La subvention du carburant est antiéconomique et antisociale. Une bonne partie de cette subvention passe chez les pays voisins à travers la contrebande et de fait finance une partie du terrorisme. De plus, ce sont les ménages les plus aisés qui en profitent car ils disposent de plusieurs voitures et souvent énergivores. Une étude de l’ONS sur la consommation des ménages de l’année 2011 montre que les ménages les plus aisés (10% les plus aisés) allouent pour le poste Transports et Communications vingt-neuf fois plus (oui 29) que les ménages les moins aisés (10% les moins aisés) et un peu plus que tout le reste de la population (90%). La wilaya d’Alger se taille une part substantielle de ces subventions puisque les statistiques de l’ONS indiquaient qu’en 2012 la proportion d’immatriculations de cette wilaya était de 26%.
Le rapport financier de la Sonatrach de l’année 2011 indique que le prix de vente de l’essence était le cinquième du vrai prix, soit 110 DA au lieu de 22 DA. Pour un baril à 60 $ et un $ à 87.6 DA, ce prix devient 70 DA, soit plus que trois fois le prix de 22 DA. Il parait donc clair qu’il est possible d’augmenter le prix de l’essence sans toucher au contrat social.
Une augmentation de 10 DA du prix de l’essence rapporterait un milliard de $, c’est-à-dire 87 mds de DA. Ce montant représente la masse salariale de 290 000 personnes dont le salaire mensuel brut est de 25 000 DA.

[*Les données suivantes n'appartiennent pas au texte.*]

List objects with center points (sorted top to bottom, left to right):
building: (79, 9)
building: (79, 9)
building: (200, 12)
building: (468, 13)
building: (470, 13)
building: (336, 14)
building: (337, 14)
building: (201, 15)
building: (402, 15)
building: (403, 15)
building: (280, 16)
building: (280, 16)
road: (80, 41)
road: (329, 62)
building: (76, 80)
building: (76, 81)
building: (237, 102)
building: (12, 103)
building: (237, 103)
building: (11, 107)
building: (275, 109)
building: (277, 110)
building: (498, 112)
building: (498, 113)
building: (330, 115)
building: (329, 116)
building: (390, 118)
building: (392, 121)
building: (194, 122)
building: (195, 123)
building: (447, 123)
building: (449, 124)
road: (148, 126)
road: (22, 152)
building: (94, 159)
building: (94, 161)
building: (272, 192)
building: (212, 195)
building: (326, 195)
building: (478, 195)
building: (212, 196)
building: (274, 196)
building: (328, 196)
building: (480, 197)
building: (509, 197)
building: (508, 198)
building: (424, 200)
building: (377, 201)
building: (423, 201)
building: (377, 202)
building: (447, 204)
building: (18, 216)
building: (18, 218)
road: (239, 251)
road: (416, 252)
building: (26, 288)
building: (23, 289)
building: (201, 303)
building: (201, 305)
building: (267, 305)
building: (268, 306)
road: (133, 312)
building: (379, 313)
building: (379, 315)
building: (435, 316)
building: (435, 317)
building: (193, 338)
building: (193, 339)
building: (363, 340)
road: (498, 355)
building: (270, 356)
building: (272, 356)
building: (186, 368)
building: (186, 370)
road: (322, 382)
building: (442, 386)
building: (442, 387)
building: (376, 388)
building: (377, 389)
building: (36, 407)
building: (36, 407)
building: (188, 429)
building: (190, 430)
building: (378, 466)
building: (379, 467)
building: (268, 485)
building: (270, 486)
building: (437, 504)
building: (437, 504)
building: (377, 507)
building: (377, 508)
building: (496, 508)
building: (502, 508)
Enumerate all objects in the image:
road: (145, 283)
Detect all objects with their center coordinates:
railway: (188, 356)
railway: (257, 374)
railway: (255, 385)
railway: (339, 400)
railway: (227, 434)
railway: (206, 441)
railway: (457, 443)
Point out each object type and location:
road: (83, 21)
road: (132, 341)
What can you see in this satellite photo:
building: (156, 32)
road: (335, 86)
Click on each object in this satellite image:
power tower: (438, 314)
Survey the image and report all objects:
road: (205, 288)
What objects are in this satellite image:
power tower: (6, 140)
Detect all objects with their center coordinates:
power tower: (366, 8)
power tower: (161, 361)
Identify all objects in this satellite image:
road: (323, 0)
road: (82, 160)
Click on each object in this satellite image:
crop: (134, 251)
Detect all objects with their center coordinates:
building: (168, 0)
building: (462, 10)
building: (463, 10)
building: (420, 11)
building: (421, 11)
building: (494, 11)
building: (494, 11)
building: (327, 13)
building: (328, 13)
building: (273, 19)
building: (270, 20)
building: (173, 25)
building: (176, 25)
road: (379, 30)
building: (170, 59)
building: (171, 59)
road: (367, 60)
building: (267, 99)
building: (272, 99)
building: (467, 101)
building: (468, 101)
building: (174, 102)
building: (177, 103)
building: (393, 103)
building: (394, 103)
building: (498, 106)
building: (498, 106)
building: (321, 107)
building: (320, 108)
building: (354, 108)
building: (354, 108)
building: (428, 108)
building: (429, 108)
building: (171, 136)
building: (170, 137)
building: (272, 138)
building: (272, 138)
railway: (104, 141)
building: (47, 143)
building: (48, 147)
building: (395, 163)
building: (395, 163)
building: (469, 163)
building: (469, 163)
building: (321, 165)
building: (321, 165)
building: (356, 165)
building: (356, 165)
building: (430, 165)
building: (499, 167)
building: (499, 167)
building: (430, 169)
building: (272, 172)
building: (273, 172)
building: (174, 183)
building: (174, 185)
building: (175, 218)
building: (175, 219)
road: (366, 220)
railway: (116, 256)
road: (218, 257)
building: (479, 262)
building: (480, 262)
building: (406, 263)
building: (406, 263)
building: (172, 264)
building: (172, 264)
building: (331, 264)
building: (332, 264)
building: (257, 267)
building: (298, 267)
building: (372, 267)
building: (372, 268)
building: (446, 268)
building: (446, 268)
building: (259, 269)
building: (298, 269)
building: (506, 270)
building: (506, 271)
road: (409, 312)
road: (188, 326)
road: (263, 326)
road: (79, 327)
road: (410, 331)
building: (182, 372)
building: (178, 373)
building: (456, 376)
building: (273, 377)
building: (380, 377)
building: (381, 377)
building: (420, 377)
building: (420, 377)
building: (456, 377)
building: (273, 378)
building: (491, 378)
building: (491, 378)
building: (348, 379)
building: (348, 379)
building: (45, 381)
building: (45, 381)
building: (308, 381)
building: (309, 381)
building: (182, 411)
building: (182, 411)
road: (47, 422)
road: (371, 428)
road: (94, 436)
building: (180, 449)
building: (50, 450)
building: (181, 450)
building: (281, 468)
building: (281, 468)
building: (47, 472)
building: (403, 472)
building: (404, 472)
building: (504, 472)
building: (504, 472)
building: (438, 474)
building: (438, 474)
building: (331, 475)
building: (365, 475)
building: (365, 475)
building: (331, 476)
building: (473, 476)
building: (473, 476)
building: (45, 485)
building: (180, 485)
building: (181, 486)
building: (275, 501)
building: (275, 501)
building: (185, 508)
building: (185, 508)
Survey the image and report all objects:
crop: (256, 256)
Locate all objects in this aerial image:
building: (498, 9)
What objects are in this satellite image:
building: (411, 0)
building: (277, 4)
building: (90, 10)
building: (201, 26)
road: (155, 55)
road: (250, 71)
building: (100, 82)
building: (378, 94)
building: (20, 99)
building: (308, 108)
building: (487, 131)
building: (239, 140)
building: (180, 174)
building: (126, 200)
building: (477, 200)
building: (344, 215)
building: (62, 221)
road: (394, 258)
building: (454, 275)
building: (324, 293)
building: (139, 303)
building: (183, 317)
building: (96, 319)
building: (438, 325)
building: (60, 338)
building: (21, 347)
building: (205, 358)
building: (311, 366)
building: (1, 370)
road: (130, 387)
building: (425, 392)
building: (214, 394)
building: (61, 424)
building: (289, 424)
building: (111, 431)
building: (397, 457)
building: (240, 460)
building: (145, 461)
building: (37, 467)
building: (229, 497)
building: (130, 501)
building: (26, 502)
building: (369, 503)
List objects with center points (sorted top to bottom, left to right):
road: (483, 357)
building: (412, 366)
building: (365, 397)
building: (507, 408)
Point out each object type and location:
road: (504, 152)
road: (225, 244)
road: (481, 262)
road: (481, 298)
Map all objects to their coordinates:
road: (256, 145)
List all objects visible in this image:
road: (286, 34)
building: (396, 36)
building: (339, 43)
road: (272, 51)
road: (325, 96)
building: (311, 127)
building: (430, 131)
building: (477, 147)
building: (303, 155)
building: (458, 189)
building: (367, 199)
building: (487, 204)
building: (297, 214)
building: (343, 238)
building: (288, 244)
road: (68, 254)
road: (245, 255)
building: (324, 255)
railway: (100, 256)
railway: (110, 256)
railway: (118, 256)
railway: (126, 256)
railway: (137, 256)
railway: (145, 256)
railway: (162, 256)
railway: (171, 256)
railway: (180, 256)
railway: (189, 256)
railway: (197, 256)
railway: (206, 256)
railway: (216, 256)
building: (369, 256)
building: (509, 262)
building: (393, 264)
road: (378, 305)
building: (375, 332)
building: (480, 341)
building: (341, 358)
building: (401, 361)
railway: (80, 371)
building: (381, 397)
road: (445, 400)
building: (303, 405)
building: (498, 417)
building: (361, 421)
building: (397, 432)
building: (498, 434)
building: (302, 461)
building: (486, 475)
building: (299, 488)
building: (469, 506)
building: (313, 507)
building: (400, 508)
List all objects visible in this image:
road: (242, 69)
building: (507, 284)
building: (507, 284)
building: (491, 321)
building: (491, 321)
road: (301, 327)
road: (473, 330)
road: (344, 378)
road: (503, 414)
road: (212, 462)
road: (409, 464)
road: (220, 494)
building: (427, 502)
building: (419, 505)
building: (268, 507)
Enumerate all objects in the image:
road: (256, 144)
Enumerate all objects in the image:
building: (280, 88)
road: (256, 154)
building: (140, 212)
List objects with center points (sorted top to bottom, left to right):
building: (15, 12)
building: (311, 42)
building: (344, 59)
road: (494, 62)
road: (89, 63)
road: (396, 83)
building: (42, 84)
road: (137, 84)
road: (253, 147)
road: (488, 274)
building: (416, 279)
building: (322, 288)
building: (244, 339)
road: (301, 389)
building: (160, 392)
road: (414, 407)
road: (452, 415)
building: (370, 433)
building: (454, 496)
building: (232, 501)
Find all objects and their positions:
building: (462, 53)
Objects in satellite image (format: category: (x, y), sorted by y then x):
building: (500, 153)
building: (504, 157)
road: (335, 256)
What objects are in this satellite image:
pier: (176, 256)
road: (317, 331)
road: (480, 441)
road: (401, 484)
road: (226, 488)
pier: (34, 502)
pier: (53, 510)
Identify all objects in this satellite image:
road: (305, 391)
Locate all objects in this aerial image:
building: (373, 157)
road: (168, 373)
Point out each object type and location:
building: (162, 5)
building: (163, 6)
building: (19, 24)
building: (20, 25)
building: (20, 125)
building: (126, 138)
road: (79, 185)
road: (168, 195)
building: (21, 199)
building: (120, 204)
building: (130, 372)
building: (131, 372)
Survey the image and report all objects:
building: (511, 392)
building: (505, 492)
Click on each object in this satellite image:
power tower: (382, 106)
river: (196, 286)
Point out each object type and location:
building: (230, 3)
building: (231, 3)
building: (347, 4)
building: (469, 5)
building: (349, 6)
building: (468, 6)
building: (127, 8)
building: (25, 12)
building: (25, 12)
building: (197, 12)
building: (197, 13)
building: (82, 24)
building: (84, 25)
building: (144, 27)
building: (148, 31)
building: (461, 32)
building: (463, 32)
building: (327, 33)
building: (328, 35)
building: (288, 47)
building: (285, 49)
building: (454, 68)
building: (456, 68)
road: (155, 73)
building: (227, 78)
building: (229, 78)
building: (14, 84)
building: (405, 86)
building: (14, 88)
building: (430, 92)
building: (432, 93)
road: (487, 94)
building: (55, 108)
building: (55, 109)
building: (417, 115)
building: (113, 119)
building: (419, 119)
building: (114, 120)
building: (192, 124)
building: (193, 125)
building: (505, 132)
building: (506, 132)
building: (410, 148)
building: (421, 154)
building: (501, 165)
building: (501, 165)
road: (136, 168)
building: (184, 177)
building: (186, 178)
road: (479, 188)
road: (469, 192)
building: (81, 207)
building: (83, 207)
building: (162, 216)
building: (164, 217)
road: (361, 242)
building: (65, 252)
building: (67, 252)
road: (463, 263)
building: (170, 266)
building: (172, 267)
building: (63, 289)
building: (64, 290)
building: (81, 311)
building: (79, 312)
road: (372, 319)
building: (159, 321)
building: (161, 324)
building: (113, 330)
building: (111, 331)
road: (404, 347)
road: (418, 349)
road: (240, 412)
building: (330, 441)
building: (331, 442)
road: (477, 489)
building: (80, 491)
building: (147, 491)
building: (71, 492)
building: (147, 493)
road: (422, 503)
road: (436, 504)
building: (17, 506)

D’un autre côté, une augmentation de l’essence aura évidemment un impact sur l’inflation. Nous reviendrons plus loin sur ce point. Mais il est utile de mentionner que le poste Transports et Communications représente 16% de l’indice des prix de l’ONS. Les sous-postes Transports et Autres dépenses pour véhicules (qui contiennent l’essence) représentent 5,3% de l’indice des prix. L’ONS dispose du poids réel de l’essence dans le calcul de l’indice des prix. En supposant que l’essence représente 2% de cet indice, doubler le prix de l’essence aura un impact direct de 2% sur l’indice des prix, c’est-à-dire que l’inflation annuelle augmenterait en impact de 2%. De la même manière, augmenter le prix de l’essence de 10 DA augmentera l’inflation de 1%
Ceci illustre l’arbitrage politique que le Gouvernement doit faire puisque augmenter le prix de l’essence de 10 DA va évidemment augmenter l’inflation de 1% pendant une année (si le poids de l’essence dans l’indice des prix est 2%) mais il pourrait permettre d’embaucher 290 000 personnes de manière permanente
Il faut noter qu’il est urgent d’augmenter le prix de vente de l’essence pour qu’il se rapproche de son vrai prix qui est actuellement bas (70 DA au lieu de 110 DA). Ce prix serait du coup proche des prix du carburant chez nos voisins. En conséquence, la consommation d’essence baissera fortement non seulement sous l’effet prix mais aussi parce que les quantités actuellement captées par la contrebande seront nettement réduites.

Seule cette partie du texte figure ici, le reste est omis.